• kyle

When something goes wrong, who is to blame?

When something does not turn out as intended this is a common thought process for many people. Issues devolve into finger pointing and blame shifting until no good can be gleaned from the situation. The only possible outcomes from such a negative experience are detrimental to everyone involved. Hard feelings and loss of communication are common among people who handle mistakes through this obsolete thought process.


I strongly believe that we are incorrectly phrasing the entire process of dealing with mistakes. Instead of “Who?” we should be asking “What?”.


What is to blame for this mistake?


I’ll give you a hint, the “what” is most likely not a person or a department. The root cause is most likely hidden within the process. In fact, at the heart of most people problems lies a process problem.


For example, let’s say that your company is receiving customer complaints because parts are missing from your product. What is your first instinct about this issue? Is it a person that is not paying attention, not following instructions, or simply not caring about the situation? “Who” is it?


I believe the correct method to truly solve this problem is to ask questions about the process. What allowed these parts to be missing from the product? What can we adjust in the process to prevent incomplete product shipment? “What” is it?
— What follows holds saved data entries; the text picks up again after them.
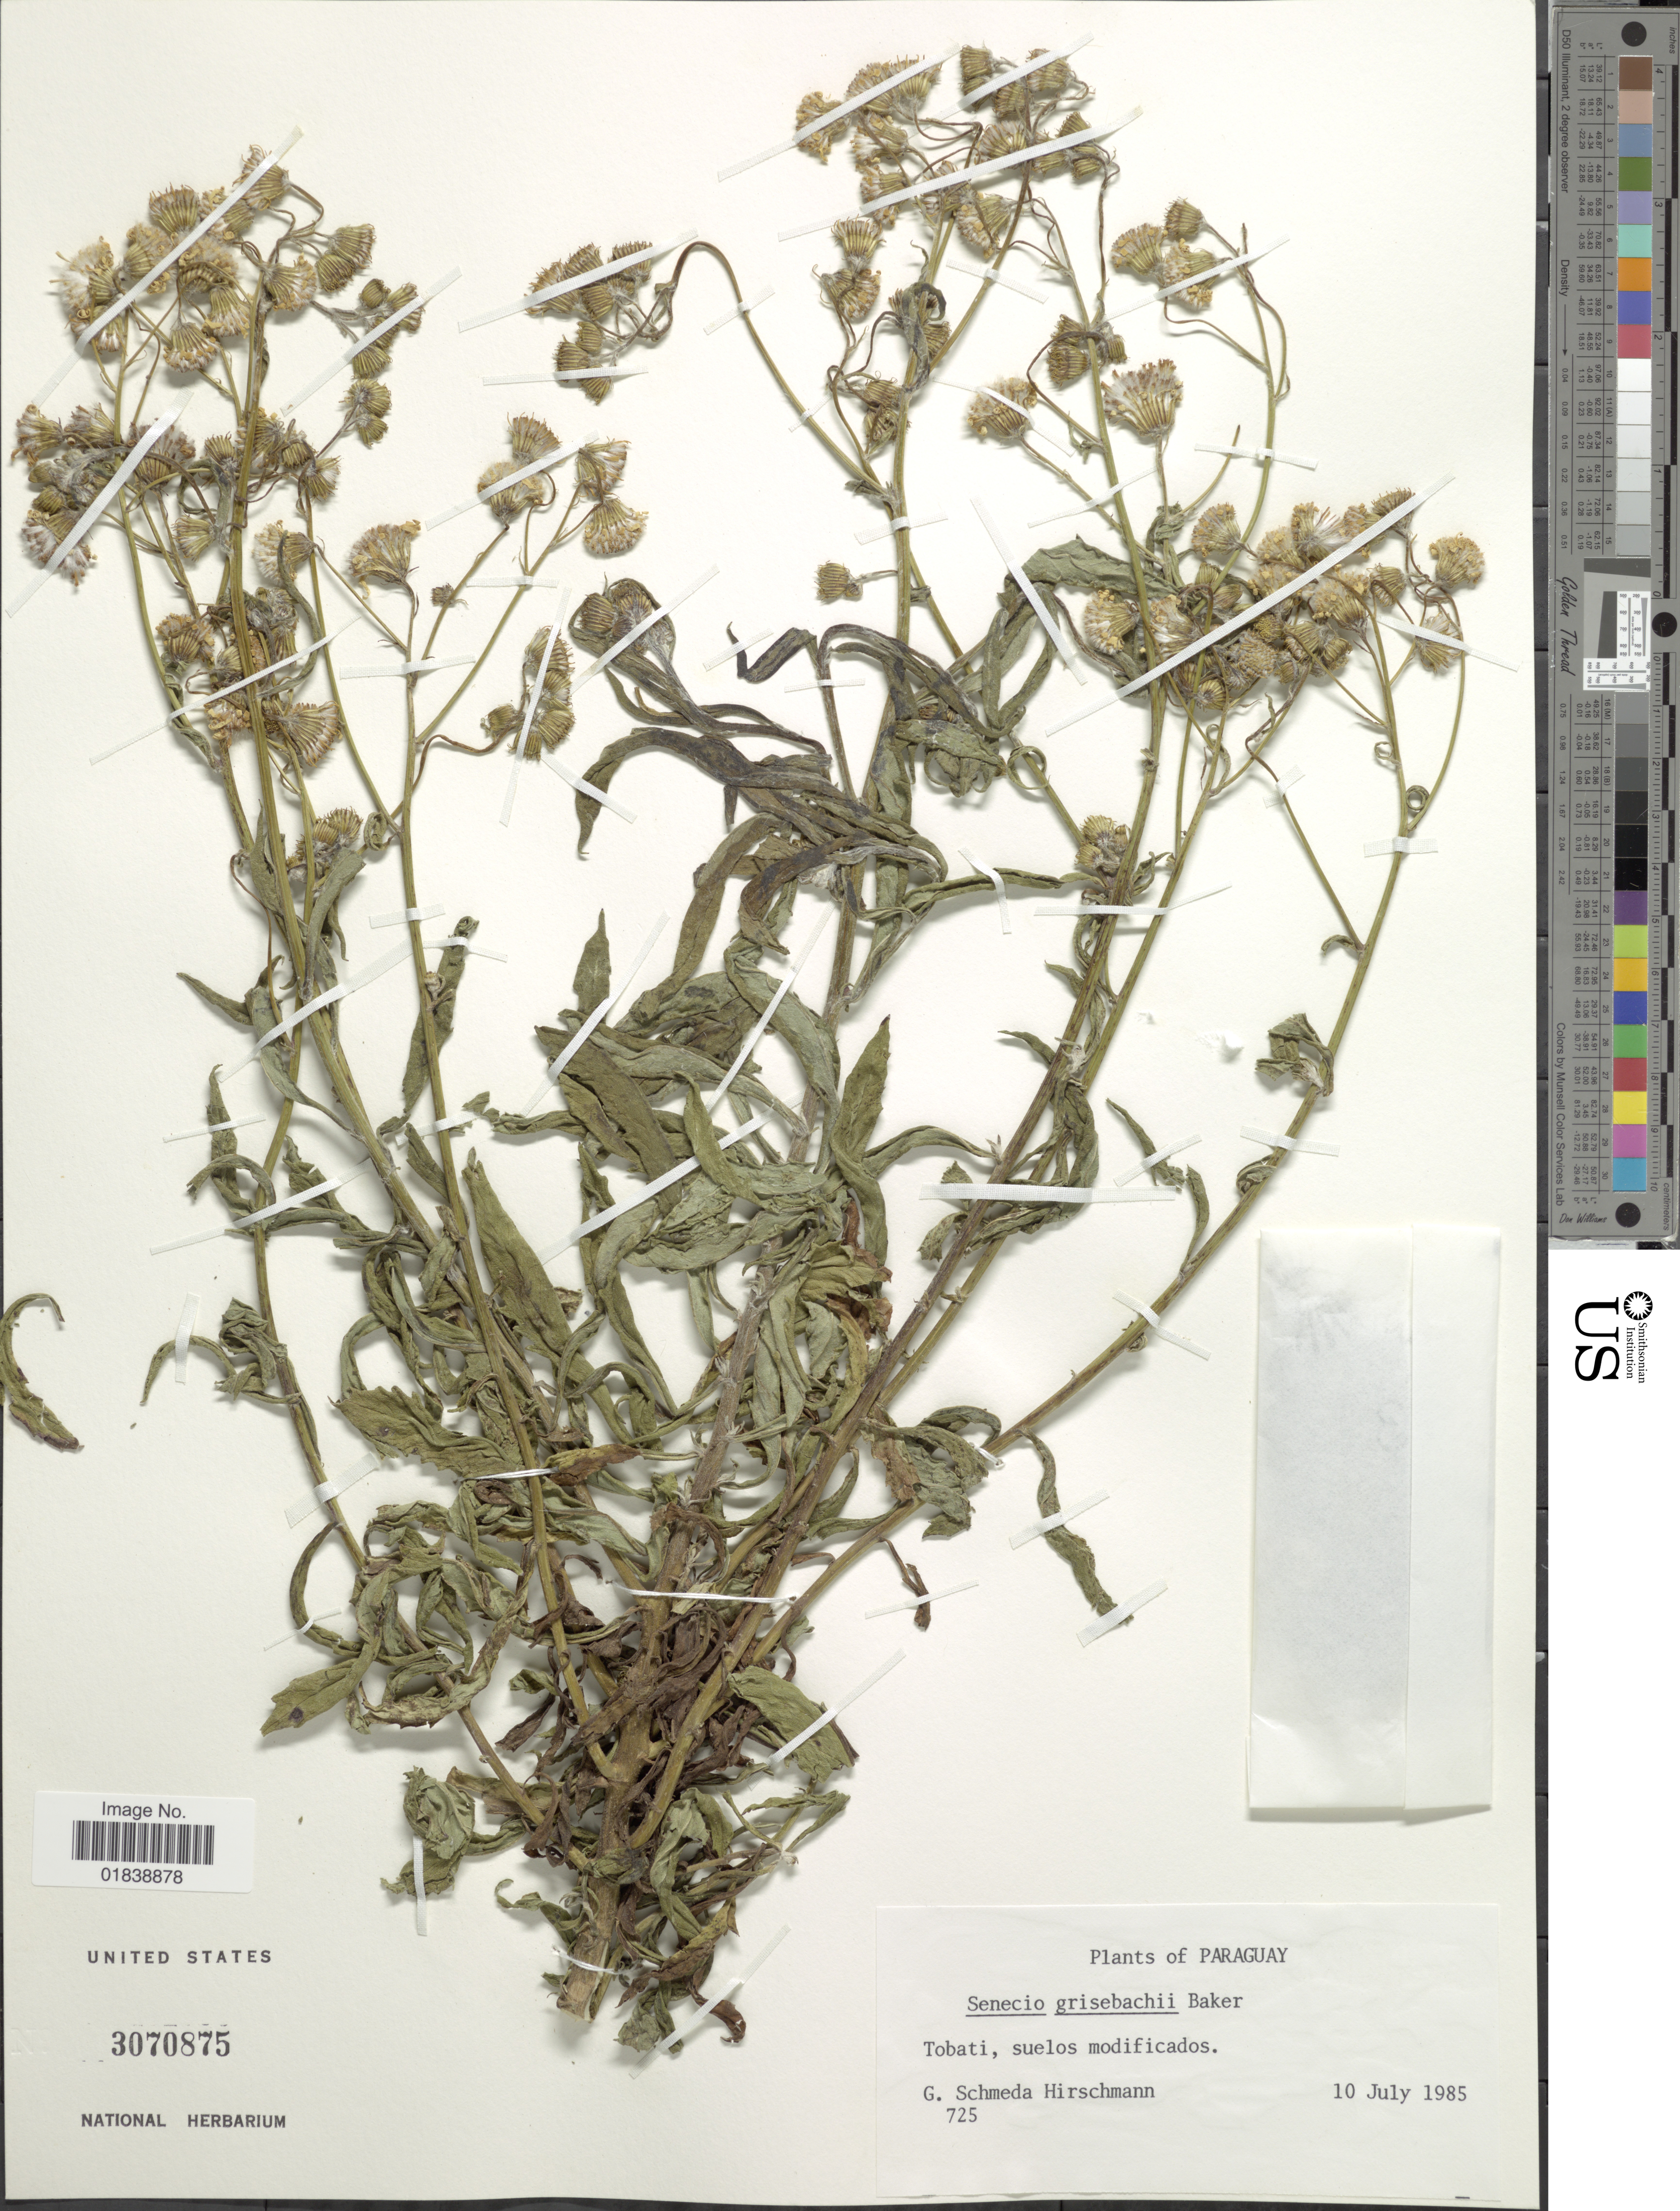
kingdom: Plantae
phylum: Tracheophyta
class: Magnoliopsida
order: Asterales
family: Asteraceae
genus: Senecio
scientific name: Senecio grisebachii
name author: Baker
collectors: G. Hirschmann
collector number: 725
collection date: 1985-07-10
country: Paraguay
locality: Tobati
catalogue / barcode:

The who-to-what thought process shift will dramatically improve the overall outcome of any problem situation. When people try to find out “who” the problem is, they become adversarial. In stark contrast, when people try to find out “what” the problem is, they team up against the problem itself.


In order to move from who-to-what, foster an environment where it is okay to make mistakes because they turn into learning experiences rather than blaming sessions. Problems solved in a “what” environment will be analyzed thoroughly and are unlikely to reoccur. More progress will be made and people will be brought together as they move towards common goals.